● **Task instructions**
Exactly transcribe the line that holds "right knee: (105, 942)" and every remaining line of the records, up to and including the final one, with nothing else.

Information shown section start

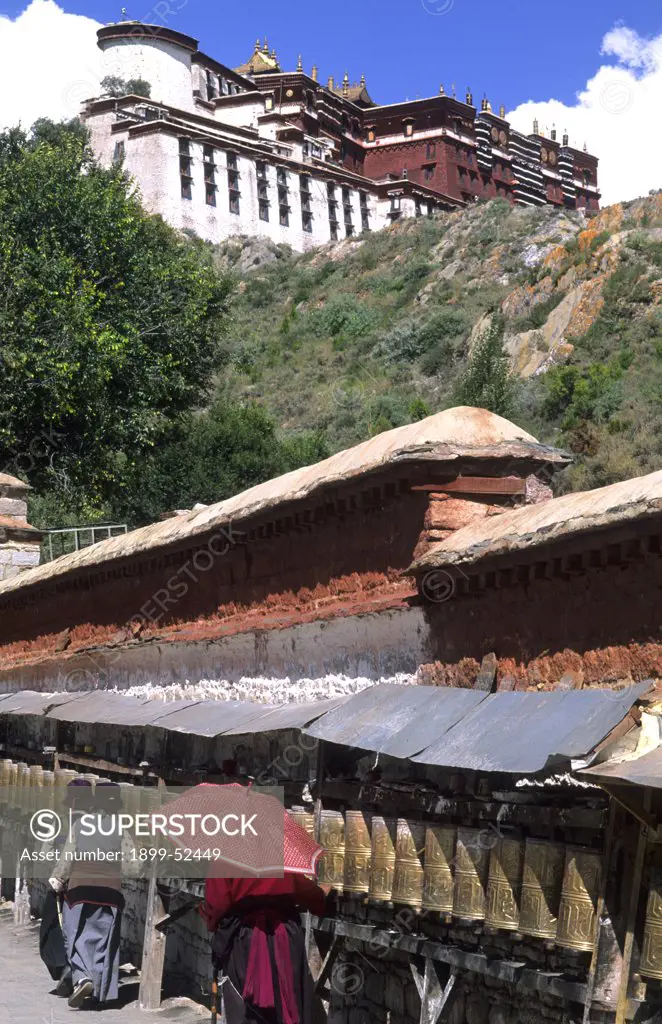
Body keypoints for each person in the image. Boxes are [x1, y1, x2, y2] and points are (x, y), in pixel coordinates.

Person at [49, 780, 137, 1009]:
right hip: (111, 893)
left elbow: (67, 859)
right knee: (105, 942)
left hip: (80, 890)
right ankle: (102, 991)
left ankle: (82, 978)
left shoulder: (80, 824)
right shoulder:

Information shown section end

● **Exercise answer**
right knee: (105, 942)
left hip: (80, 890)
right ankle: (102, 991)
left ankle: (82, 978)
left shoulder: (80, 824)
right shoulder:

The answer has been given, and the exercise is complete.